On Sunday, The New York Times claimed that President Joe Biden’s government was considering tough new actions over the SolarWinds scandal, which came to light last year. American state networks were penetrated by hackers as part of that breach, which the US blames on Russia.
Despite official denials from the Kremlin, the White House is reportedly planning a fiery response. “The first major move is expected over the next three weeks,” officials told the Times, “with a series of clandestine actions across Russian networks that are intended to be evident to President Vladimir Putin and his intelligence services and military but not to the wider world.”
On Tuesday, Putin’s spokesman, Dmitry Peskov, said that “the fact that the newspaper doesn’t rule out that the American state could be involved in cybercrime, is definitely of great concern to us.”

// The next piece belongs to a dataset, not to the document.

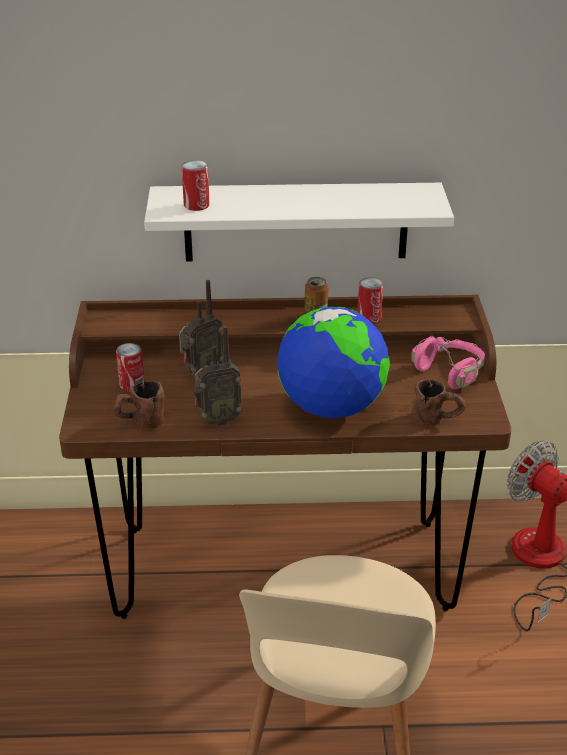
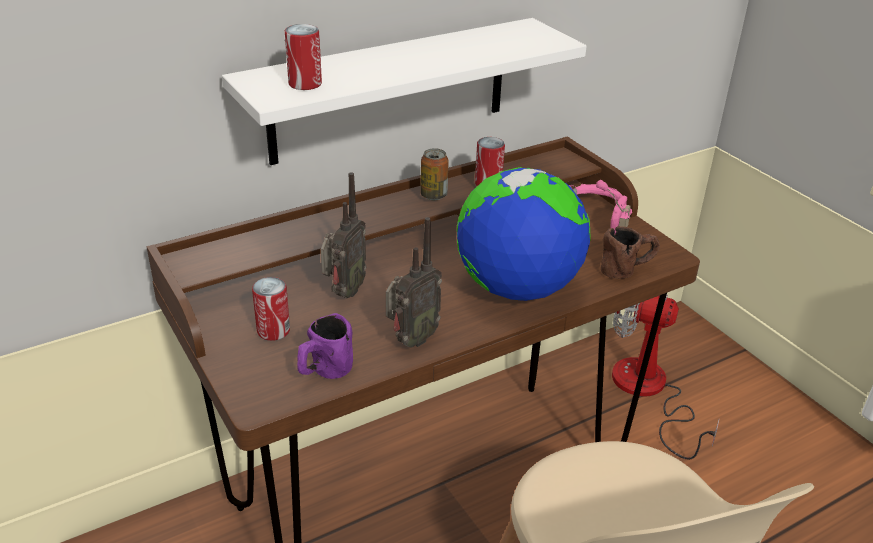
camera: 30 degrees left, 0 degrees up
(140, 422) = (324, 373): brown mug -> purple mug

Peskov added that “the Russian state has never had anything to do with the cybercrimes and cyberterrorism it is being accused of.”
On Wednesday, a number of commenters and journalists speculated that US hackers had begun a campaign against the country, after a series of official websites were taken offline. The homepages of the Kremlin, the national parliament and the country’s media regulator were all hit by the outage.

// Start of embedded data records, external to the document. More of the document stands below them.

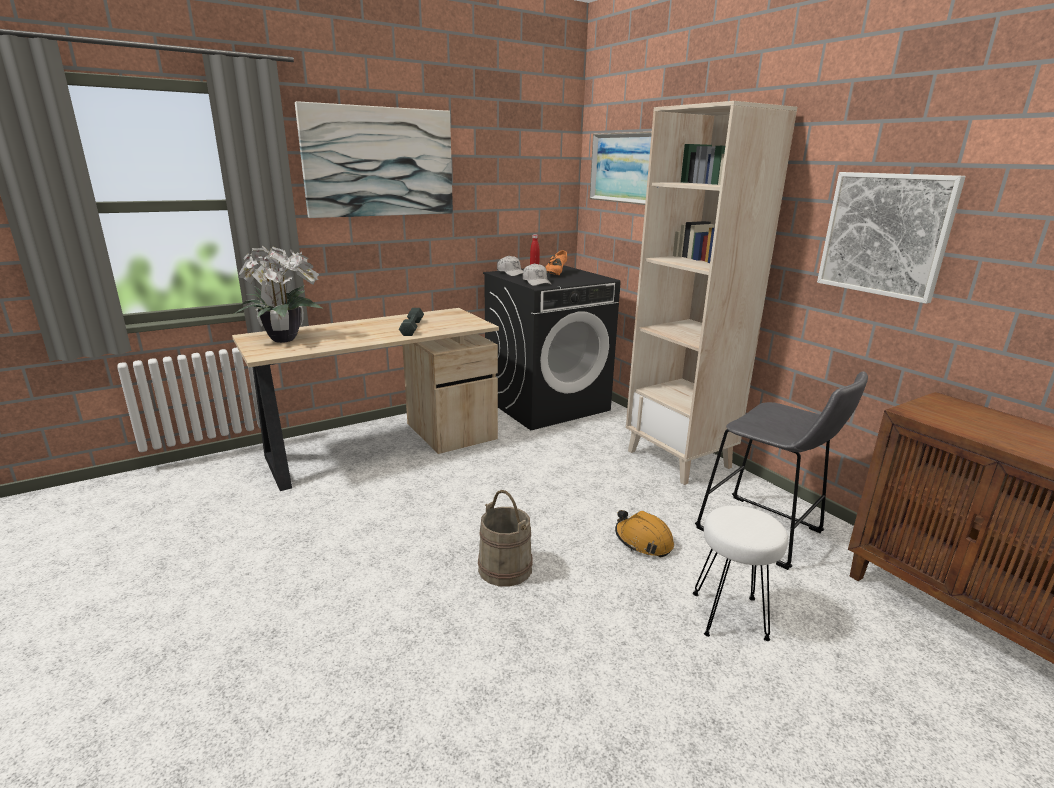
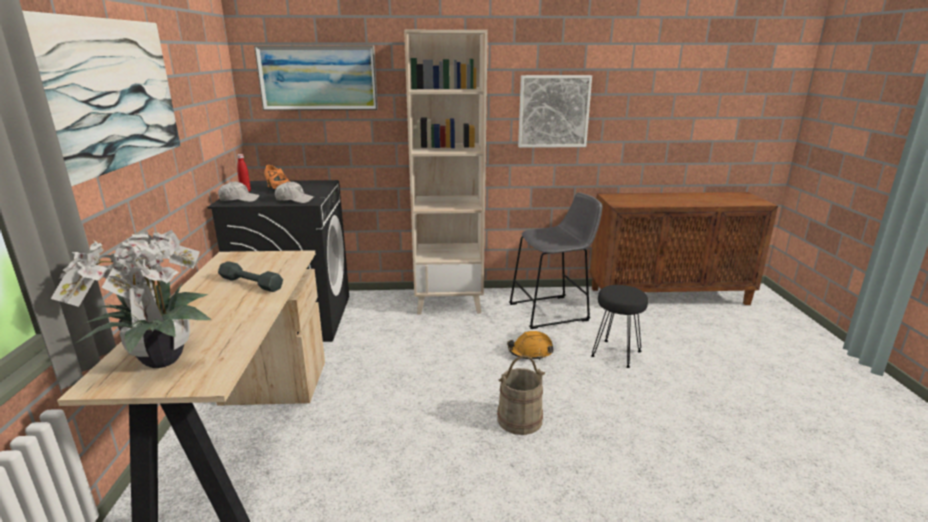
camera: 60 degrees left, 0 degrees up
(729, 615) = (615, 353): white stool -> black stool

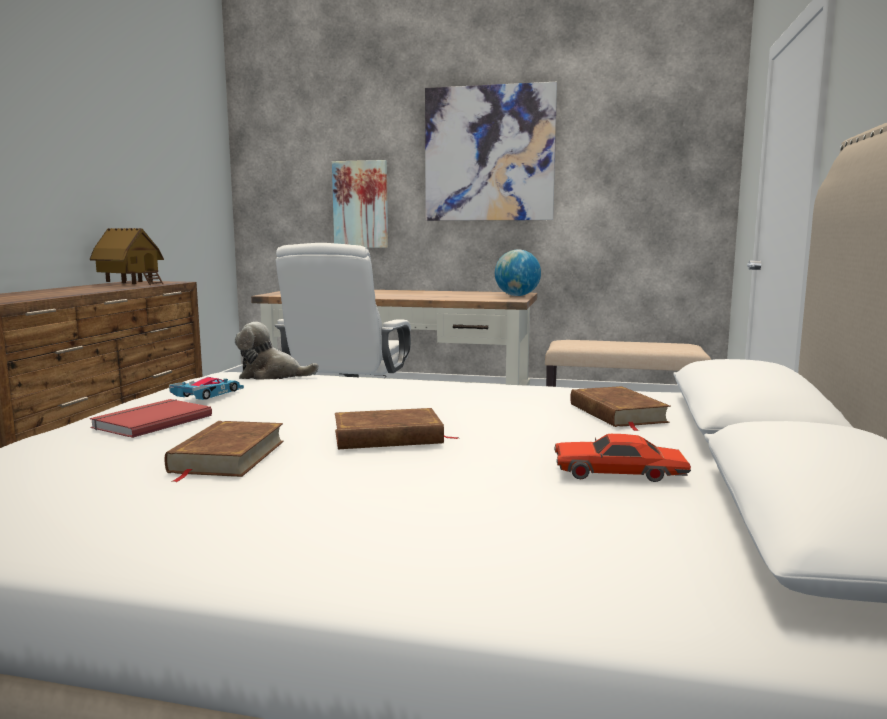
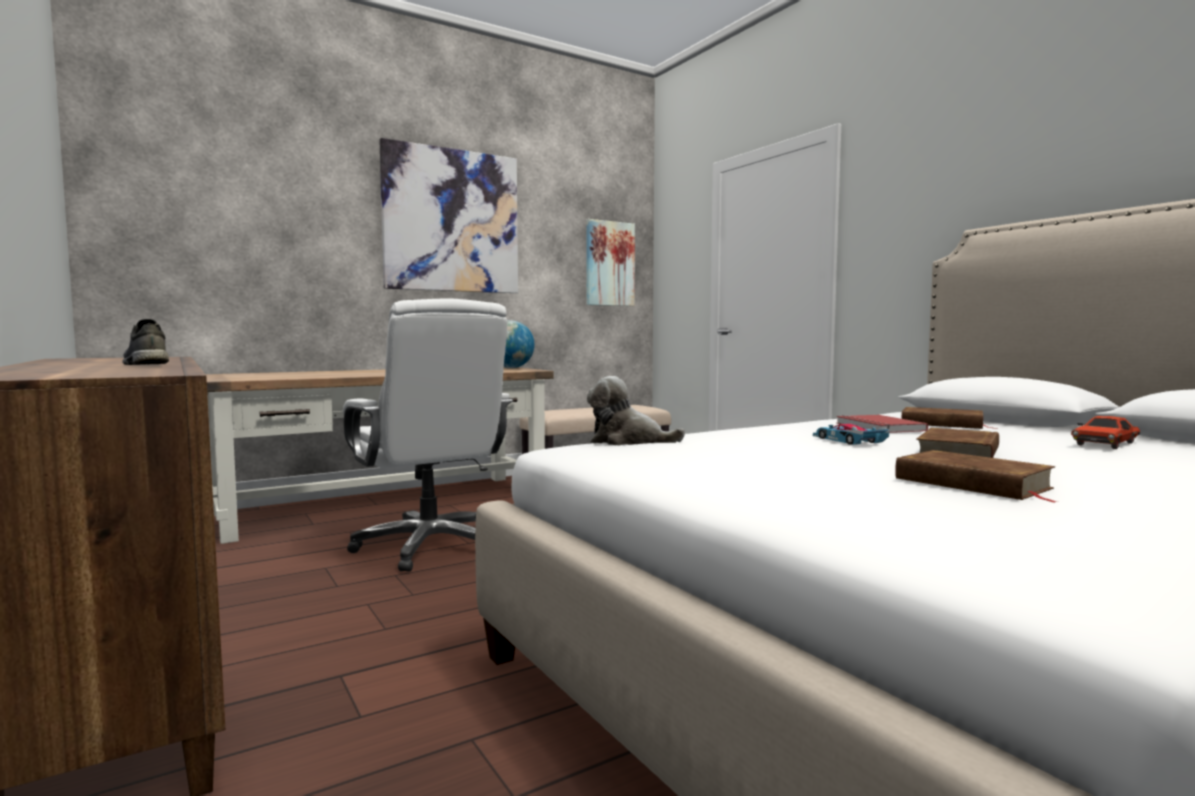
camera: 45 degrees left, 5 degrees down
(74, 292) = (145, 364): none -> grey shoe
(129, 283) = (105, 359): toy house -> none
(150, 421) = (781, 483): red book -> red book (878, 427)
(208, 394) = (694, 457): toy car -> toy car (848, 440)
(271, 376) = (628, 441): plush toy -> plush toy turned 60 degrees clockwise
(360, 204) = (296, 265): picture -> picture (609, 264)

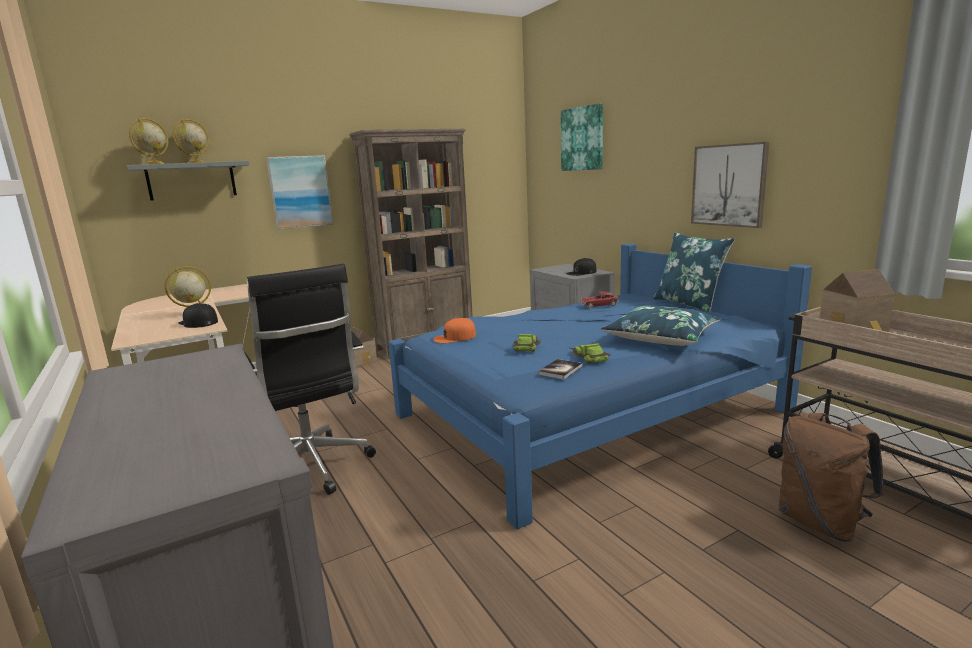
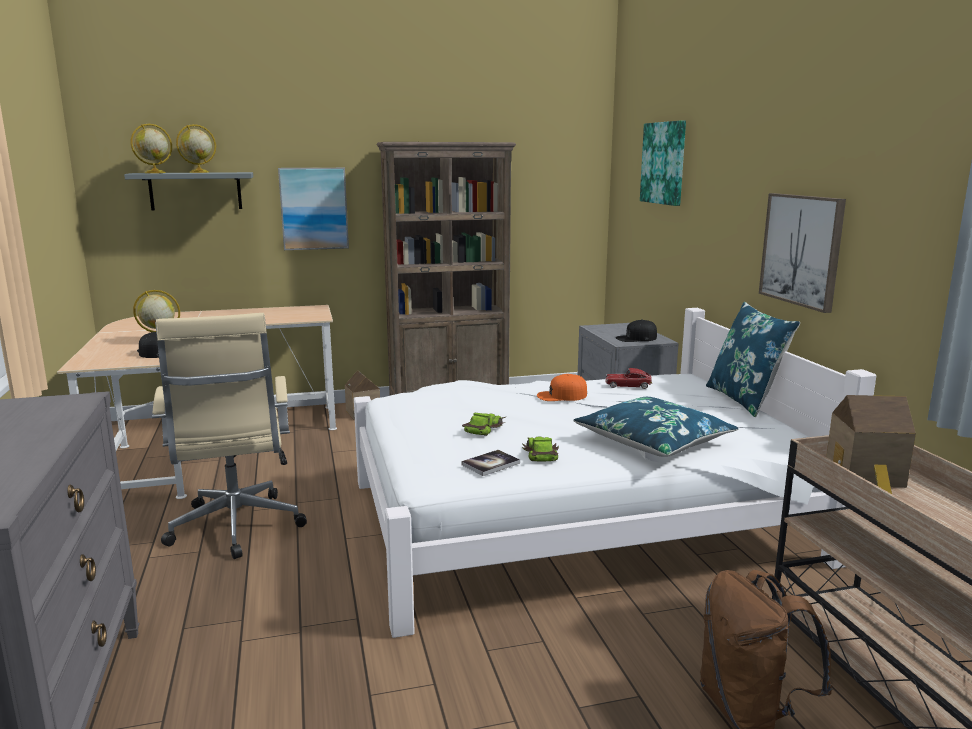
camera: 15 degrees right, 0 degrees up
(313, 470) = (236, 529): black office chair -> beige office chair
(455, 337) = (419, 404): orange cap -> orange cap (562, 395)
(585, 412) = (571, 519): blue bed -> white bed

However, Rostelecom, the agency responsible for maintaining internet access in the country, said that the problem was actually down to a technical error. “There was a malfunction of equipment,” it announced. “The problem is localized.” The sites appeared to function normally shortly afterwards.
Earlier on Wednesday, Russia’s media regulator announced it had begun slowing down the speed of US social media giant Twitter for users in the country. Roskomnadzor announced that this was because the company “does not remove content that incites minors to commit suicide, contains child pornography or information about the use of drugs.”